Imagine what hackers can use a popular AI chatbot, such as Google Gemini, to manipulate your physical environment, such as closing lights and equipment, and potentially large, triggering more dangerous events below the line? A science-fis seem out directly out of the film, but it is fine what researchers have performed by infecting a Google calendar invitation, which in turn allows them to kidnap Gemini and manipulate the real-world environment.

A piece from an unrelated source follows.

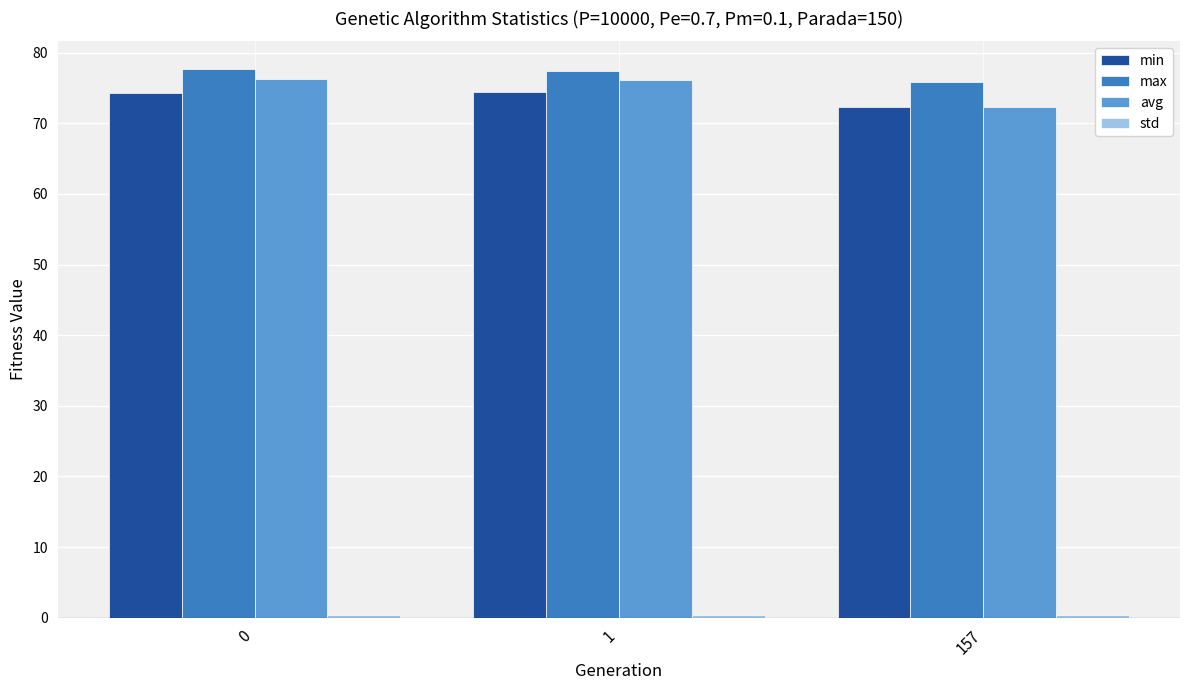

What is the difference between the second highest and minimum values in the avg series?

3.7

As Moldy By Wired, three security researchers performed by kidnapping GOOGLE’s primary AI assistant, Gemini, which is found on various Android phones. Researchers first achieved this by infecting a Google calendar invitation with instructions to change the status of electronic devices in a house. Later, when he asked Mithun to summarize the calendar invitations for the upcoming week, these infected instructions became active, eventually shut down the lights.
Researchers call it the first type of hack
This is reportedly the first time a generic AI system was infected to manipulate the actual world environment. This displays the risks that can pose large language models (LLM) as they are rapidly connected to physical objects, such as smart home devices and AI agents to complete integrated tasks.
It is part of comprehensive research, titled ‘Invitation is All You Need: Tara for Targeted Promptware Attack for Gemini-Interested Assistants.
“LLM is being integrated into physical humanoids, semi-and fully autonomous cars, and we really need to understand how to secure LLM, before we integrate them with this type of machines, where the results in some cases will not be safety and privacy,” Ben Nasi, one of the university’s researchers.
Google is taking action
The report also explained how Google knows about it. Google’s Andy Wayne claims that the weaknesses have not been exploited by hackers, but the company is taking them seriously. The report said the researchers behind the ‘invitation all need’ reached Google in February, and teams have been working on flaws since then and AI has been developing defensive mechanisms against quick injection attacks.